Lack of trust can make data centric companies vulnerable to disruption in the long term, even if network effects offer a protection in the short term. One sure way not to gain trust is having to say “Trust us.”

*Cross-side network effects: The more sellers on a platform, the more value for buyers. More buyers join and more sellers follow. As a seller builds a profile full of five star reviews, switching becomes costly. Lock-in can also arise from same-side network effects. In a social platform, value for a user increases with more users.

Mistaken like a human

Traditionally, computers process data quite differently from how human brains do so. Computers are designed for precision while human brains rely on intuition. With artificial intelligence (#AI), or more specifically, deep learning and neural networks, one idea is to mimic the way human brains work. Does this mean that the hardware, or the body also needs to change? Are CPUs and GPUs not up to the task anymore?

Graphcore.ai claims so, and argues that CPUs and even GPUs are out, and IPUs are in. Graphcore’s #IPU stands for intelligence processing units and is prone to imprecision by design.

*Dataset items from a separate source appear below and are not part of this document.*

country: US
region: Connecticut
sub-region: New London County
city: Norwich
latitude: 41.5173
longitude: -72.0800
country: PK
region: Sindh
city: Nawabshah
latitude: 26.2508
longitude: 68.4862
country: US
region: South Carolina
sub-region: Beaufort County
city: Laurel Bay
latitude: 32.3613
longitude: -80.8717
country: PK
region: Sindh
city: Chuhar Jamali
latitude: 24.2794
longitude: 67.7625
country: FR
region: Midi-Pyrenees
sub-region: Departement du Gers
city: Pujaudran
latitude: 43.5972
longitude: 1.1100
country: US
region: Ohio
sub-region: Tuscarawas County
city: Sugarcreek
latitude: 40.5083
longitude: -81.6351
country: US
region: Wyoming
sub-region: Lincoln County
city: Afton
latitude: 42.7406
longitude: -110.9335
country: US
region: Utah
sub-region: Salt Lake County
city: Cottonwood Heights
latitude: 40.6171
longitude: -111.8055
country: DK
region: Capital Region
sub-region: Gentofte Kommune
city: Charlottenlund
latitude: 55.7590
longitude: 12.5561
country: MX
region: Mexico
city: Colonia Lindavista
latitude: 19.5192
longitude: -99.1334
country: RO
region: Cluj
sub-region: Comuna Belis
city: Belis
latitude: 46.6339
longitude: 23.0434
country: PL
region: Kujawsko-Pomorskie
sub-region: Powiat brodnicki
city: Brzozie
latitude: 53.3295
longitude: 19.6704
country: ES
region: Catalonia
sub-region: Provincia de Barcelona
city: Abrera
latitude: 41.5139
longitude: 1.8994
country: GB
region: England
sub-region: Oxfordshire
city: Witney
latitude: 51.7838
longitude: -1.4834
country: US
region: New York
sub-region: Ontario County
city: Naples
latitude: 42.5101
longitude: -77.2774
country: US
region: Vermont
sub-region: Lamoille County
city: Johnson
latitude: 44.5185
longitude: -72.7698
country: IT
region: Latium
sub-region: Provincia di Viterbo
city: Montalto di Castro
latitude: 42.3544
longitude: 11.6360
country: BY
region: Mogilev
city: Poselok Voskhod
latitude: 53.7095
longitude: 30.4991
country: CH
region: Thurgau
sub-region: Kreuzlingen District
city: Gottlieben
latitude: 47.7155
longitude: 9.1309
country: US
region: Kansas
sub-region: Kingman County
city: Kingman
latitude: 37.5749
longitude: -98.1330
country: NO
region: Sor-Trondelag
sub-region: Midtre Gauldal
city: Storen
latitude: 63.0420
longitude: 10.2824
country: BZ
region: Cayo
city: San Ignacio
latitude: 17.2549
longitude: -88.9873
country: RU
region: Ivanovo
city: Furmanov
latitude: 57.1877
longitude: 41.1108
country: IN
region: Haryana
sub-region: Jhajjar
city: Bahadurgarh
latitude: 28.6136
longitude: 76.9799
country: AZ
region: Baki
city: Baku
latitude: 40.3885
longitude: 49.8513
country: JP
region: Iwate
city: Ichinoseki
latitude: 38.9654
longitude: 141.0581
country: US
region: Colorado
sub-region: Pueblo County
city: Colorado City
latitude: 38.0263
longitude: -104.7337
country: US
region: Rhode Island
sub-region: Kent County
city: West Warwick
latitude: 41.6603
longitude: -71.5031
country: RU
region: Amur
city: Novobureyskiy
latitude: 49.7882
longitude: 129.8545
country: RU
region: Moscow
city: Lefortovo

It is a high-performance computing unit that processes data very imprecisely.

Consider a task like going to a restaurant. A human brain wouldn’t calculate the GPS coordinates but use associations; e.g., recall the restaurant’s name, its neighborhood, and neighboring shops. The difference resembles one between Boolean logic and fuzzy logic, and is true.

What is under the hood, or hardware, matters. One component of achieving data centricity is building an infrastructure that fits the objective, and successful data centric companies know they need to invest in it.

Analyzing data to do nothing

With an increasing availability of data and off-the-shelf analysis tools, interventions are thriving.

Interventions rarely create value. Rarity is expected simply because the probability of noise is often disproportionately higher. However, larger amounts of data exacerbate the problem of finding value in interventions while none exists. E.g., a frequentist test using a 0.01 p-value threshold would justify an intervention if the probability of an effect occurring by chance is less than 1%. This probability gets smaller with more data, not because the intervention gains value*. 1% should be a moving target, but it is often treated as a fixed one. It should be adjusted also for other reasons, such as running multiple tests.

More importantly, it should be adjusted for unintended consequences. While quantifying the consequences is difficult, we can incentivize analytics teams for finding out what not to do. Action is visible but inaction is not. Successful data centric companies should not mistake thoughtful inaction for idleness. On the contrary, they should encourage and reward it.

*Assuming the actual effect is not zero. Valid for most (if not all) problems outside natural sciences.

Has Apple become the -old- Microsoft?

Why old? Well, it would be unfair to compare #Apple with today’s #Microsoft, the owner of #GitHub, a sponsor of Open Source Initiative and proponent of innovation through collaboration and co-creation (!). The exclamation will have to stay for a while.

The fight between #Apple and #Hey (hey.com, a contender to #Gmail) is not a surprise but a reminder that Apple is increasingly in the business of value capture, not creation. The gist of the story is, Apple forces Hey to sell subscriptions on its iOS platform but Hey refuses because the cost of doing so is a 30% commission for every subscriber. You can find the details in Kara Swisher’s article: nyti.ms/3ebfyvL

Apple seems to be stuck with incremental one-sided ideas, another iPhone with a larger screen or “dark mode” on its iOS platform, and have forgotten the value of co-creation, which propelled the company at the first place. Apple should be encouraging not oppressing experiments like Hey. For that, it is time for Apple to analyze its data from a fresh perspective that is not short-sighted on quarterly revenue, and rethink its model to embrace diversity again. That is what a successful data centric company would do.